Some things:
I have a feeling neither of us meant what we said to each other in January. I understand why you were moved to say these things to me.
I think all of those things we said made it very challenging for me to relax when we hung out. It’s not easy for me to have a really real conversation when I’m not relaxed. Also, I drank way too much for those reasons, which def didn’t help.
I didn’t mean to judge or offend when discussing your relationship thingies. For the record, I wasn’t the one calling her behavior crazy. I just meant… we all have a type (see YouTube video from school of life “why we pick difficult partners”) and there’s a reason we all have a type.

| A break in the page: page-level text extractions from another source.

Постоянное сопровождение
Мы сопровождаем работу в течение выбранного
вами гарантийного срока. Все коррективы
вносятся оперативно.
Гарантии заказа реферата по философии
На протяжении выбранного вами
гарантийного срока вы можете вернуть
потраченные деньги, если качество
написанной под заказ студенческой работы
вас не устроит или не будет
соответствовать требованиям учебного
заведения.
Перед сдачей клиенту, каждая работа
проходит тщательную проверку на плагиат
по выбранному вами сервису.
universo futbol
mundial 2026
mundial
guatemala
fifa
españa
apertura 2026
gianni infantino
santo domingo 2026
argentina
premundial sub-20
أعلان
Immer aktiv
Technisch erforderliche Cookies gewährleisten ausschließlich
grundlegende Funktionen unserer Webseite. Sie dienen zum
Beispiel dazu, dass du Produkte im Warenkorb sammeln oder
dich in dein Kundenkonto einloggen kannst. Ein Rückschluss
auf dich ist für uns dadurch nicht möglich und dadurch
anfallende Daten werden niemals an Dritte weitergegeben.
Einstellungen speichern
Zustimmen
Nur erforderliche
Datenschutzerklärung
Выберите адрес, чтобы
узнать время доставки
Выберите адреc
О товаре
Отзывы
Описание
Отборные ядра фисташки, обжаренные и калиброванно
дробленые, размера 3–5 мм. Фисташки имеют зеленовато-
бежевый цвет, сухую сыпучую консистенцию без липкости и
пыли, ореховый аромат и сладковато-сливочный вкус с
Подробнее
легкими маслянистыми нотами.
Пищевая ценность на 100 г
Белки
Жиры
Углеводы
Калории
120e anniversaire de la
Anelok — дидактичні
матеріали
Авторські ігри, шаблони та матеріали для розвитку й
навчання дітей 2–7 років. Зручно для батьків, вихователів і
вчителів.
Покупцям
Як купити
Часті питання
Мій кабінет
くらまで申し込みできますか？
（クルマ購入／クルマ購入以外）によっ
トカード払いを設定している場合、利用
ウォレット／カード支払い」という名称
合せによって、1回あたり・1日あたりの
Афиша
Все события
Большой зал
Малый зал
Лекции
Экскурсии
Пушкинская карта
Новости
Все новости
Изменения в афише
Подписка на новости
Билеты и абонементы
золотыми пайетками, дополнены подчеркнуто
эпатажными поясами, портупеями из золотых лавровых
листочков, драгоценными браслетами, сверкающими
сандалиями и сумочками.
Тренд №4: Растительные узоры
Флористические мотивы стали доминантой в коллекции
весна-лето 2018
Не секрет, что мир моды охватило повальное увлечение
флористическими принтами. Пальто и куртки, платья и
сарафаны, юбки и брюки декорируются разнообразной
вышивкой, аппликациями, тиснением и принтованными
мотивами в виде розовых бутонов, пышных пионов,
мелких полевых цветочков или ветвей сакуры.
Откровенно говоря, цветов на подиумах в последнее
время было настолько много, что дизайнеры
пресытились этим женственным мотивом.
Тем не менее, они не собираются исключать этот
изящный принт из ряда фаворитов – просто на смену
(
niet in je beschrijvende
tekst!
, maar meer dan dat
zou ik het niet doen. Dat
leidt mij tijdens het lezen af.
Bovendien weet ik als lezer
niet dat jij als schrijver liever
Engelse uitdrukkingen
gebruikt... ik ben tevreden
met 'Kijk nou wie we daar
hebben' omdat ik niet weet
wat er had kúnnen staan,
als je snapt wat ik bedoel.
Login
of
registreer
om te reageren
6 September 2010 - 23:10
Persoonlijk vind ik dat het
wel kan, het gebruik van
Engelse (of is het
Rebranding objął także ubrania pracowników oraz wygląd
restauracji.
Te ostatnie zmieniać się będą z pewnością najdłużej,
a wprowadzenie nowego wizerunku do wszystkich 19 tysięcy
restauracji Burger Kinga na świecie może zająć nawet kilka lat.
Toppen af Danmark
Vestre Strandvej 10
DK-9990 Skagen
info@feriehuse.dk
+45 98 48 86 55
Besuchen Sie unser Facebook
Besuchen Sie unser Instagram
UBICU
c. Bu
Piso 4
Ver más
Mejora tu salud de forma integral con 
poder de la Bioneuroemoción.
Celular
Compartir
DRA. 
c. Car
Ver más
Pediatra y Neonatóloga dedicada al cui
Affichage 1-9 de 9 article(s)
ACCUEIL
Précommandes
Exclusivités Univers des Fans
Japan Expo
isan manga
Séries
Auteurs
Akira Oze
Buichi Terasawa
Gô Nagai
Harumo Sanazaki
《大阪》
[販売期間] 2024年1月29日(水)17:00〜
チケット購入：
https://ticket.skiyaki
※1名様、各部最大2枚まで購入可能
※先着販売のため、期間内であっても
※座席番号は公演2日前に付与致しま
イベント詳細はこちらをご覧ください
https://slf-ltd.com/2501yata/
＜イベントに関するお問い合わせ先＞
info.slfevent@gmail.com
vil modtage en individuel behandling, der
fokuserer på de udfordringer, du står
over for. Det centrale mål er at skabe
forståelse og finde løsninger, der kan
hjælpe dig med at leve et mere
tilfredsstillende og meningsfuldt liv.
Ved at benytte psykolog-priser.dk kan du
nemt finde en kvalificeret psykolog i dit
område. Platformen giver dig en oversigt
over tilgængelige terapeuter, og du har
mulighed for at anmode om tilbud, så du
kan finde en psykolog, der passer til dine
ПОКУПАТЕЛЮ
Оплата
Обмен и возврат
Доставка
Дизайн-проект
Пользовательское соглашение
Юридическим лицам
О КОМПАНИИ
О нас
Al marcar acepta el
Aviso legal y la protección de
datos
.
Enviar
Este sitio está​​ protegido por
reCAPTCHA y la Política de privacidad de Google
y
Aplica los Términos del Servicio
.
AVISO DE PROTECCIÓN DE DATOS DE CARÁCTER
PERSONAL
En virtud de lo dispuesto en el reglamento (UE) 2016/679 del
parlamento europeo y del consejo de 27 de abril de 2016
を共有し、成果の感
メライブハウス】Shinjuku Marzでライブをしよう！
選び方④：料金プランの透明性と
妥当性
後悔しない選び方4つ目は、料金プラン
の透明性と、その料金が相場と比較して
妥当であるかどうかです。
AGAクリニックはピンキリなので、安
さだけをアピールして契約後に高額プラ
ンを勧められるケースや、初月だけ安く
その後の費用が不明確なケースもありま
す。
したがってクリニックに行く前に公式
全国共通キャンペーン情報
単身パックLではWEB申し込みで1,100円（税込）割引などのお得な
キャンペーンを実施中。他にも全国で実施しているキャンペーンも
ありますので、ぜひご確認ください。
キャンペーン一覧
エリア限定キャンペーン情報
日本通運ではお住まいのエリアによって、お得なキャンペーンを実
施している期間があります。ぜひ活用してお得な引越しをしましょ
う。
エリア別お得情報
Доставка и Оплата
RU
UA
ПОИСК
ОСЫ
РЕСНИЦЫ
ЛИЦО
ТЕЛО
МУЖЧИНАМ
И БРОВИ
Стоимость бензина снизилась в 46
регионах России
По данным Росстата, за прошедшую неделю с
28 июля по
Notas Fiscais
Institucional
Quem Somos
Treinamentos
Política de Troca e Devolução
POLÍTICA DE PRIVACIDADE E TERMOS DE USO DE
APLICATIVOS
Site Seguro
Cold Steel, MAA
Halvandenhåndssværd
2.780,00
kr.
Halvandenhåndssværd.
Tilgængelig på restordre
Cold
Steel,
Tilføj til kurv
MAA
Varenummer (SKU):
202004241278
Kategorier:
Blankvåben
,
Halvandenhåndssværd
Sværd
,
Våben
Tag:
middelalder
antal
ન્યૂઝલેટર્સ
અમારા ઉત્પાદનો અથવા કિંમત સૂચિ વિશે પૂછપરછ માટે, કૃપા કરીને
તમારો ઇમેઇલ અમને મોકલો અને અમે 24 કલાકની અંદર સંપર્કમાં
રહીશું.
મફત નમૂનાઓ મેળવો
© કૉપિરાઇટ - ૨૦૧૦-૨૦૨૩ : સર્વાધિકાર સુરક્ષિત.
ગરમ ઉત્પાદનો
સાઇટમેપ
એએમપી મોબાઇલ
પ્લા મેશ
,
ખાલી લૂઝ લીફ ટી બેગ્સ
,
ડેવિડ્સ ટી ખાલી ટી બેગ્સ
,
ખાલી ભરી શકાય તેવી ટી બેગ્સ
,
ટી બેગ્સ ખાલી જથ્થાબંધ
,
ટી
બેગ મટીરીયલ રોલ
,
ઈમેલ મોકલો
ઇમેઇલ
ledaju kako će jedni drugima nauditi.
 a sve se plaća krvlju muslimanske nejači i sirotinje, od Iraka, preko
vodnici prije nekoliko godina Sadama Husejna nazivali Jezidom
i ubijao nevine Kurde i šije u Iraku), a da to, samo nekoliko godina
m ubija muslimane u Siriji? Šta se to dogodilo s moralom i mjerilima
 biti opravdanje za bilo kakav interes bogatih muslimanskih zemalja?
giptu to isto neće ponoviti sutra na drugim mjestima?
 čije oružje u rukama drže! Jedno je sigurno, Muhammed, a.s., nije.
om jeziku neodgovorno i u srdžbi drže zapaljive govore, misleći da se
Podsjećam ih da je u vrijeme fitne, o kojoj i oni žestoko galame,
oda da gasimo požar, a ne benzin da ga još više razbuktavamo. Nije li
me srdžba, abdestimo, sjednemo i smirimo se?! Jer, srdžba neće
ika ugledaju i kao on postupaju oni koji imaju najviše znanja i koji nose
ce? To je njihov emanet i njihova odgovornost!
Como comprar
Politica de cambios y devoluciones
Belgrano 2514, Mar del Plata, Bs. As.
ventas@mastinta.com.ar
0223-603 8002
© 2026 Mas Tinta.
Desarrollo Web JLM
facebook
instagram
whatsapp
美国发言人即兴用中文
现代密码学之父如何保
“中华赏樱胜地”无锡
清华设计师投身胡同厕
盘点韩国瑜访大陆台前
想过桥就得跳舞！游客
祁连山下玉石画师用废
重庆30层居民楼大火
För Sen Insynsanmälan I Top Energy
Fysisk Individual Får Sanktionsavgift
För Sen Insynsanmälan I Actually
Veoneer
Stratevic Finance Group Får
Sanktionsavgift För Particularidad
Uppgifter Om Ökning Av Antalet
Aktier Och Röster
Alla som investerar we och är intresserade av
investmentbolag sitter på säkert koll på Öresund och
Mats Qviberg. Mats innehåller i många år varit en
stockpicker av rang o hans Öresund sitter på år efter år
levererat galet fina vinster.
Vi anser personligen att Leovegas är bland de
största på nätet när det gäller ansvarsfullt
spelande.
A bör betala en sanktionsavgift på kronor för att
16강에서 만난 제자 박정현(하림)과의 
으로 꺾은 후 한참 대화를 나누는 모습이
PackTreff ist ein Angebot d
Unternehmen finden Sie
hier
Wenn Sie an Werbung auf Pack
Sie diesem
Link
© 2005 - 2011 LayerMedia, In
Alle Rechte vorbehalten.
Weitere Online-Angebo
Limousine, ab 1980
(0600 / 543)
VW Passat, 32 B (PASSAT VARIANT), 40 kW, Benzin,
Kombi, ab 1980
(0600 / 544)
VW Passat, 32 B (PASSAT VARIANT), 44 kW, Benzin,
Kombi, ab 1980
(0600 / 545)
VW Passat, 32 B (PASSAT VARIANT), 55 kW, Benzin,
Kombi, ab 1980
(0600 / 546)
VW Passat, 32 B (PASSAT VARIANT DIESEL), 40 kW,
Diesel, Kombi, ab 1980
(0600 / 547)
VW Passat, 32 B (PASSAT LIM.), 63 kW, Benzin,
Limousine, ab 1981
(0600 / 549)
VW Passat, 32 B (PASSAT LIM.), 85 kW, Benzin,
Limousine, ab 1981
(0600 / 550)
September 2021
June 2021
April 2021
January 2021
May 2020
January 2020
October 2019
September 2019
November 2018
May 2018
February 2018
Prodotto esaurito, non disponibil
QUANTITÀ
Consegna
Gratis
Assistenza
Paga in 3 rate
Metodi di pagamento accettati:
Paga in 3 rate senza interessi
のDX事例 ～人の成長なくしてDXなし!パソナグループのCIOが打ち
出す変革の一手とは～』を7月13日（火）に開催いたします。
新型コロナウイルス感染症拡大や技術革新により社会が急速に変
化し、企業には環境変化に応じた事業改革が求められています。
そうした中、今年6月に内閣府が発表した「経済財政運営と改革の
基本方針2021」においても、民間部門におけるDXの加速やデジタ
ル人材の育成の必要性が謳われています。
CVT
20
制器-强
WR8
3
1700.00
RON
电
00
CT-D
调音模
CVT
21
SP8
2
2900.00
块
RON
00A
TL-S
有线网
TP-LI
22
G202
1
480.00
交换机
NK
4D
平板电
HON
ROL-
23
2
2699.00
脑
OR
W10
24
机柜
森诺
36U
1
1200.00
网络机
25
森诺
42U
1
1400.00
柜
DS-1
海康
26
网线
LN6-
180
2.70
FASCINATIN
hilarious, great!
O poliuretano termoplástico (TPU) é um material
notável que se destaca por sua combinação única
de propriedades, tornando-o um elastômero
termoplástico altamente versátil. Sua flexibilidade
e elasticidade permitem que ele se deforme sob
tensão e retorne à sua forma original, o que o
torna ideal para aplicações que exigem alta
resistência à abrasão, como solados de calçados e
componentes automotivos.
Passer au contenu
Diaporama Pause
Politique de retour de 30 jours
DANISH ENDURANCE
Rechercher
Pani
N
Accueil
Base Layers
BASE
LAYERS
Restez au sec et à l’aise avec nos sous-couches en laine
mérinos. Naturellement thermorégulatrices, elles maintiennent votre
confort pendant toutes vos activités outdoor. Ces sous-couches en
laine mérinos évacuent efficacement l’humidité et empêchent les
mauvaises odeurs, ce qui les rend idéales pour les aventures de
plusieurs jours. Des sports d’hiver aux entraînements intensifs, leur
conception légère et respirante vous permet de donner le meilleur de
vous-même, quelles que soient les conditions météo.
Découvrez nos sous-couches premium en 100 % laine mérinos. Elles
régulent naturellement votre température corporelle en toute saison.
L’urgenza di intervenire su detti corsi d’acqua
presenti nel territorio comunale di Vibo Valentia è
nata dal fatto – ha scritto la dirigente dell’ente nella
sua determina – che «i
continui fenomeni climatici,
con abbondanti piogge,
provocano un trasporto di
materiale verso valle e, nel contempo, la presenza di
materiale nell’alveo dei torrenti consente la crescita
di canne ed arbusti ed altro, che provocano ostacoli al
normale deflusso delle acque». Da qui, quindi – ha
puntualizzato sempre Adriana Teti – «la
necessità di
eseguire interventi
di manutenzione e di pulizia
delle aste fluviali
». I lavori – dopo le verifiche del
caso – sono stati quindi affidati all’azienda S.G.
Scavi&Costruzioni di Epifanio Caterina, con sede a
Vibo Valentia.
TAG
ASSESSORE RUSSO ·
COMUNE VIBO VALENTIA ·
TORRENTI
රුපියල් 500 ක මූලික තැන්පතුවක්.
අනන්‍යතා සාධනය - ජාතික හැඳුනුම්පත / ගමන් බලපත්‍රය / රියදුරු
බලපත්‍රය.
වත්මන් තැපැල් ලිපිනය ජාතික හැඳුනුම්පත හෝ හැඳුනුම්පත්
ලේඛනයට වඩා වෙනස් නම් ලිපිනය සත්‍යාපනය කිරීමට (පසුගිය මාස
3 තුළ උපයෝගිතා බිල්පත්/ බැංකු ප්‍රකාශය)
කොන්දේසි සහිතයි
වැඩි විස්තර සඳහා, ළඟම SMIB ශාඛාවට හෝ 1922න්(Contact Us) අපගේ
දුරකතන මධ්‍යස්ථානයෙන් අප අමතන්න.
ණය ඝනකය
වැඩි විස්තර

No judgement, it’s just the way we are all wired.
I used to be stuck in this cycle, too. Learning to understand this has changed my romantic life in the best way. I want the same for you.
I was just trying to help:)
We used to talk everyday, especially if things weren’t going well with your other relationship(s), romantic and otherwise. I take it I’m not hearing from you now because things are going well for you in your relationships. I hope that’s the case because I care about your happiness.
Your tone with me changed tremendously after your birthday. This was a bummer for me. I was feeling as if I’d done something wrong. And, I know that’s not true. This puts our interactions in a more transactional light & makes the most sense considering how we relate to one another.
That’s all for now. I’m going to relegate getting these things out / off my massive chest here in “pdx missed connections” …so apropos.